Posted 2016-01-15 02:29:00 GMT
High Output Management by Andy Grove, CEO of Intel, was released with a new forward by Ben Horowitz, calling it a masterpiece. The concepts of objectives, key results, and one on ones are all very standard practice now. Intel has a long history of industry leading innovation (and of course cut-throat business tactics), and Grove is widely respected (though not as widely quoted as his predecessor Gordon Moore).
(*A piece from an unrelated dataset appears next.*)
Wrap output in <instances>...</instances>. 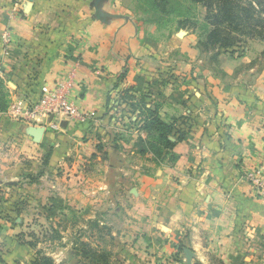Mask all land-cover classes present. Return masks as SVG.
<instances>
[{"label":"crops","instance_id":"obj_1","mask_svg":"<svg viewBox=\"0 0 264 264\" xmlns=\"http://www.w3.org/2000/svg\"><path fill=\"white\" fill-rule=\"evenodd\" d=\"M15 1L16 11L0 0L7 111L66 83L68 102L94 120L62 118L51 130L50 119L27 124L0 113V264L38 257L22 252L28 225L5 219L20 212L56 215L52 264L81 262L77 231L90 230L100 262L188 264L189 251V264H264V197L243 179L264 157V46L210 60L194 34L159 38L136 0ZM120 90L131 99L107 112ZM137 100L173 123L172 149L152 154L145 116L129 106ZM30 127L44 131L38 143ZM72 214L84 221L65 222Z\"/></svg>","mask_w":264,"mask_h":264},{"label":"trees","instance_id":"obj_2","mask_svg":"<svg viewBox=\"0 0 264 264\" xmlns=\"http://www.w3.org/2000/svg\"><path fill=\"white\" fill-rule=\"evenodd\" d=\"M137 1V0H136ZM148 8H153L154 13L157 9L163 11L166 0H148ZM190 3L200 6L203 9L202 26L203 37L198 41V45L206 52L213 50L215 53L212 59L220 53L234 52L238 48L247 45L248 42L258 43L264 46V0H189ZM122 96L117 98L118 95ZM128 91H114V99L108 98L106 111L111 112L119 107L124 99H131ZM122 98V99H121ZM132 109L141 110L145 116V129L151 131L150 141L157 140L159 146L165 149H172L174 144L166 138L173 130V123L163 124L157 118V111L154 108L145 109L142 100H137ZM9 107V102L4 93L3 85L0 80V113H5ZM182 137H178V141ZM150 148L154 149L152 142ZM175 156L171 155V161ZM47 162V161H45ZM98 260V258H95ZM30 264H52L49 258L38 256Z\"/></svg>","mask_w":264,"mask_h":264},{"label":"rangeland","instance_id":"obj_3","mask_svg":"<svg viewBox=\"0 0 264 264\" xmlns=\"http://www.w3.org/2000/svg\"><path fill=\"white\" fill-rule=\"evenodd\" d=\"M146 1L148 0H137L136 8L139 12L145 14L148 20L154 21L156 23L158 29V33H156V35H158L159 38H161L162 36H166L167 33L172 34L174 31H179L182 33L184 32V34L187 35L194 34L197 41L202 40L204 34L202 32V26L204 27L205 23L203 21L204 12L203 9L200 8V6L190 3L189 0H166L167 4L166 6H164L163 11L157 9L156 12L158 13H154L152 11H149L153 10V8H148L145 4L147 3ZM179 38L181 39L183 37ZM252 43L253 42H248L247 45L243 47H248ZM199 51L201 53V56L205 54L206 57H210V60L212 59V55L215 53V51L213 50H208L205 53V51L200 46ZM151 142L154 146V149H151L152 154L155 156H159L162 152L159 146V142L153 139L151 140ZM168 159L171 160V155L168 156ZM77 204L81 203L77 202ZM46 205L49 206L48 203ZM53 216L55 217L56 215H35L34 213L20 212L10 215L6 214L5 219L7 221H11L12 223L16 222L17 225L22 227L28 225L26 230L21 229L23 233H21L20 235V244L23 246L22 248H24L22 252H25L27 255L34 253V255L49 258L48 256H46V254L53 253L54 249L56 248L53 246V244L50 243L52 238H56V232L51 228ZM66 221L70 222L71 224L78 225L82 223L84 219L80 214H72L69 215L67 219H65V222ZM38 224H42L44 231L37 228ZM35 231H40L42 234H36ZM78 232L79 231H77V234H79V245L75 247V253H78L81 262H72L70 264H113L111 262L103 261V259H101V262L99 260H96L95 258L98 257V246L95 247L92 243V245H90L88 242H86V240L90 242L89 239L91 238H98V230H90V232L86 234ZM35 235H38L37 239ZM84 254L89 255L91 257V260L83 261L82 256Z\"/></svg>","mask_w":264,"mask_h":264},{"label":"built area","instance_id":"obj_4","mask_svg":"<svg viewBox=\"0 0 264 264\" xmlns=\"http://www.w3.org/2000/svg\"><path fill=\"white\" fill-rule=\"evenodd\" d=\"M13 9L17 10L18 5L13 0ZM5 51L11 44L8 32L1 36ZM69 85L57 83L52 87L43 86L40 89L39 97L36 101H30L28 105L17 102L9 108L7 114L15 121L27 124H34L38 119L47 118L51 120L49 128L58 129L59 119H68L78 124L93 122V116L89 113L78 112L67 100ZM243 179L250 190L259 197H264V157L255 168L245 172Z\"/></svg>","mask_w":264,"mask_h":264},{"label":"water","instance_id":"obj_5","mask_svg":"<svg viewBox=\"0 0 264 264\" xmlns=\"http://www.w3.org/2000/svg\"><path fill=\"white\" fill-rule=\"evenodd\" d=\"M182 36H183V34L179 33V37H182ZM43 133H44V131L42 129H38V128H35V127H30L28 129V136L30 138H32V140L35 143H38L40 141V138L43 136ZM185 256H186V259H187V263L189 264L190 263L191 253L189 251H186L185 252Z\"/></svg>","mask_w":264,"mask_h":264}]
</instances>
The book announces its premise that writing a compiler
is a
process, just like cooking an egg for breakfast — maybe true, in
that compilers are well studied software products, with well defined
inputs and outputs, but most software development is not really
like this: if a thing has already been written and understood, then
why replicate it? Writing a compiler is hugely expensive and one would
much prefer to adapt an existing one.
Grove describes how to deal with the comfortable situation that a manager fully knows a process (like cooking a fixed breakfast) and just has to train up workers. In this benign environment, Grove suggests that the task specific competence of the employee be estimated, so that the manager can adjust the level of detail in delegating and monitoring tasks. One idiosyncratic demand is that the manager shield customers from the consequences of the employee's inexperience: i.e., learning from mistakes (that affect customers) is not accepted. This actually makes much more logical sense than the typical corporate schizophrenia of asking people to pretend to trust someone who is messing up a project and likely to fail to meet agreed goals, with the understanding that the only lever over this individual is probably to encourage them to leave (if only by not allowing them career progression) — unlikely to be the best choice for the business if the poor performer has proved value in another area. More importantly, it doesn't at all address a typical research situation in technology where nobody knows how to solve a problem and a manager can't just step in and show the right way.
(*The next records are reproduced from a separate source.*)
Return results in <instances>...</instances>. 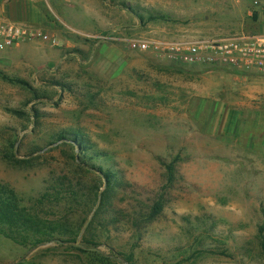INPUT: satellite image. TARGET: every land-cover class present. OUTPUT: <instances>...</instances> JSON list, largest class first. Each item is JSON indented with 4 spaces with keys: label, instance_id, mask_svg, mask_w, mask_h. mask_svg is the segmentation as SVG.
Here are the masks:
<instances>
[{
    "label": "rangeland",
    "instance_id": "rangeland-1",
    "mask_svg": "<svg viewBox=\"0 0 264 264\" xmlns=\"http://www.w3.org/2000/svg\"><path fill=\"white\" fill-rule=\"evenodd\" d=\"M1 2L9 20L57 37L60 46L0 51V182L27 205L65 182L89 202L68 216L78 225L96 210L99 216L76 243L32 248L0 236V264H92L75 249L85 234L106 255L133 254L135 264H264V76L175 65L121 41L264 33V2L256 9L249 0ZM133 9L174 21L143 24ZM63 132L83 135L102 156L93 165L116 174L101 211L95 192L106 181L80 161L82 150L55 141ZM177 156L168 187L164 164ZM162 196V214L146 223Z\"/></svg>",
    "mask_w": 264,
    "mask_h": 264
},
{
    "label": "trees",
    "instance_id": "trees-1",
    "mask_svg": "<svg viewBox=\"0 0 264 264\" xmlns=\"http://www.w3.org/2000/svg\"><path fill=\"white\" fill-rule=\"evenodd\" d=\"M131 12L143 24L156 21H174L169 15L157 11L147 9L138 11L133 9ZM253 18L257 19V11L254 13ZM6 79L12 83L30 88L29 84L22 79ZM30 90L33 91L31 88ZM14 113L18 112L14 111ZM55 141H62L64 144L82 150L83 153L82 156H80V161H82V163H87V166L90 163L91 166L89 168L94 171L93 173H99L97 176L106 181L104 192L100 195L98 189L95 192V205L99 204V211H101V209L109 203L110 194L115 190V185L117 184L116 174L111 169H105L103 166L97 167L95 164L93 165L94 159L102 156L91 152V147L88 146L89 141L83 135L77 133L67 134V132H63L57 136ZM86 159L88 162H83ZM179 161L180 157L177 156L171 162L164 164L167 171L166 179L168 187H171L175 182L176 165ZM80 193H82V191H77L75 186L61 182L49 188L39 199L33 200L32 204L27 205L14 188L9 184L0 182V236L20 246L32 248L54 241L76 243L78 237L82 233L84 225L87 223L89 227L93 226L99 216L96 210L90 221L88 218H85L80 225L68 216L67 210L69 208L71 209L70 211H74L75 209L77 211L80 207L89 206V202L86 203L82 200L83 196H80ZM83 194L84 193H82V195ZM91 194L92 189H87L85 196H87L90 201H92L89 197ZM164 205L162 196L151 206L149 213L145 215V222L151 223L155 221L162 214ZM258 239L260 245L264 249L263 225L259 228ZM84 243V246H76L75 249L88 255L89 261L92 264H118L119 261H124L125 264H135L133 254L127 255L118 253L117 256L106 255L98 249L102 244L94 236L89 237L85 234Z\"/></svg>",
    "mask_w": 264,
    "mask_h": 264
},
{
    "label": "built area",
    "instance_id": "built-area-1",
    "mask_svg": "<svg viewBox=\"0 0 264 264\" xmlns=\"http://www.w3.org/2000/svg\"><path fill=\"white\" fill-rule=\"evenodd\" d=\"M249 1L254 9L264 2ZM254 13L252 11L250 15ZM37 40L54 47L60 46L57 37L9 20L0 0V51ZM121 41L131 52L142 56L150 55L175 65L203 66L209 69L228 68L236 74L264 76V33L241 32L214 38L183 40L126 38Z\"/></svg>",
    "mask_w": 264,
    "mask_h": 264
},
{
    "label": "crops",
    "instance_id": "crops-1",
    "mask_svg": "<svg viewBox=\"0 0 264 264\" xmlns=\"http://www.w3.org/2000/svg\"><path fill=\"white\" fill-rule=\"evenodd\" d=\"M33 43H41V44H43V42H41V41H35V42H33ZM29 44H31V43H29Z\"/></svg>",
    "mask_w": 264,
    "mask_h": 264
},
{
    "label": "water",
    "instance_id": "water-1",
    "mask_svg": "<svg viewBox=\"0 0 264 264\" xmlns=\"http://www.w3.org/2000/svg\"><path fill=\"white\" fill-rule=\"evenodd\" d=\"M60 143V142H59ZM59 143H56V144H54V145H52V146H56V145H58ZM59 243H62L61 241H58Z\"/></svg>",
    "mask_w": 264,
    "mask_h": 264
}]
</instances>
On the other hand, the very paternalistic approach to management espoused has a warm human side, in that Grove emphasizes the importance of training and one-on-one meetings with subordinates. Under his leadership, Intel agreed to replace (very expensively) all Pentiums that suffered from a floating point bug, so unlikely as to be almost theoretical, and he paints the decision as one of corporate values, customer trust but also because employees were facing questions from friends and family about the issue: their personal identities were tied up in it.
Grove reiterates that it is future needs that should be focused on, rather than current deficiencies. Intel's business has very long and expensive planning cycles, as they innovate on transistor technologies requiring whole new manufacturing processes, followed by multiyear productionisation of chips even once their functional design has been fully finalised in great detail, so I was hoping that Grove might provide some insight into how to drive this uncertain process. It seems he is very pleased with his identification of the power of the Internet, and he talks at length about the need to identify trends, but in particular to follow the logical consequences of those trends to their conclusions and to anticipate the shift in power relationships that will occur. Then he urges vigilance in catching and not discounting the early warnings that something is changing — as CEO by making sure the concerns of lower ranking employees can filter up by holding townhalls, etc.
It was disappointing not to have a chapter about the Itanium (Itanic), a massively bold investment in a new sort of chip that had huge repercussions across the industry, and contributed to AMD beating Intel and achieving brief market leadership in desktop processors. Grove claimed to have trouble understanding the pros and cons of CISC versus RISC as well — oddly given his technical training. But having foresight for market secular trends is probably more valuable than predicting the outcome of technoreligious schisms.
All in all an exceptionally well written book, with a wonderfully clear purpose, followed up with a homework section to try to force its message into practice.